## To do:
Copy the listing exactly; drop the pictures.

──────── Dataset section

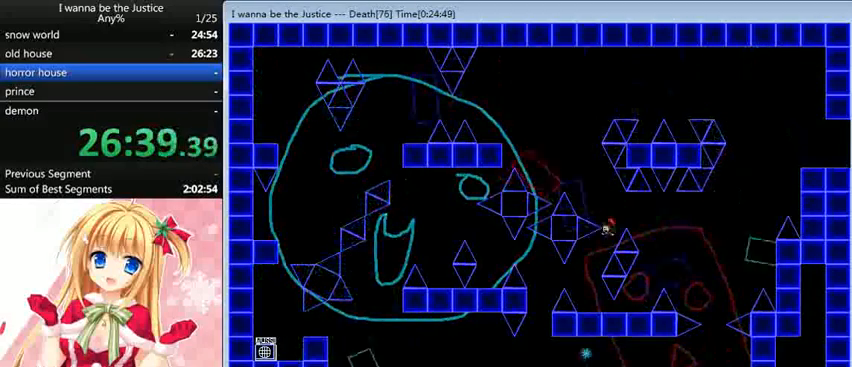
{"keys": [], "events": [[200, "left", "up"], [400, "r", "down"], [480, "r", "up"]]}
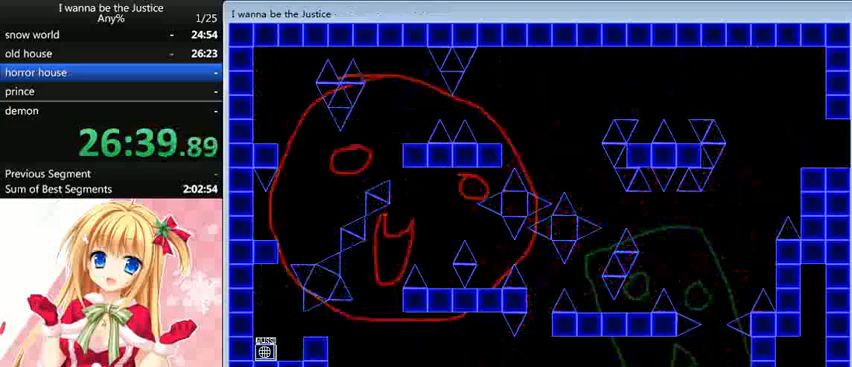
{"keys": ["right", "shift_l"], "events": [[40, "right", "down"], [120, "shift_l", "down"]]}
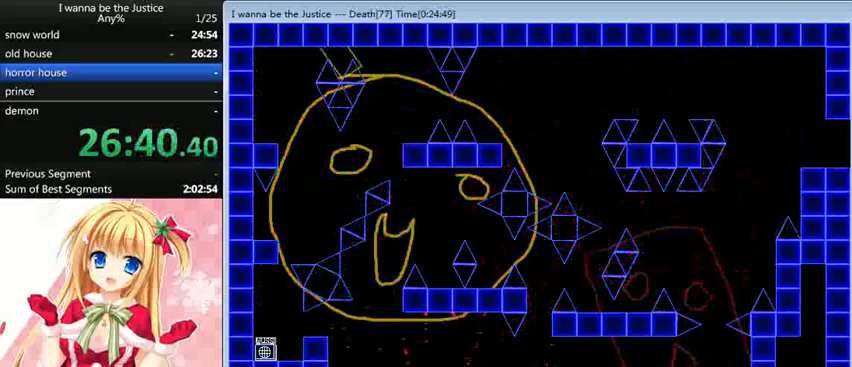
{"keys": ["right", "shift_l"], "events": [[40, "right", "up"], [40, "shift_l", "up"], [160, "r", "down"], [200, "r", "up"], [360, "right", "down"], [360, "shift_l", "down"]]}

────────────────

## Response below:
{"keys": [], "events": [[200, "left", "up"], [400, "r", "down"], [480, "r", "up"]]}
{"keys": ["right", "shift_l"], "events": [[40, "right", "down"], [120, "shift_l", "down"]]}
{"keys": ["right", "shift_l"], "events": [[40, "right", "up"], [40, "shift_l", "up"], [160, "r", "down"], [200, "r", "up"], [360, "right", "down"], [360, "shift_l", "down"]]}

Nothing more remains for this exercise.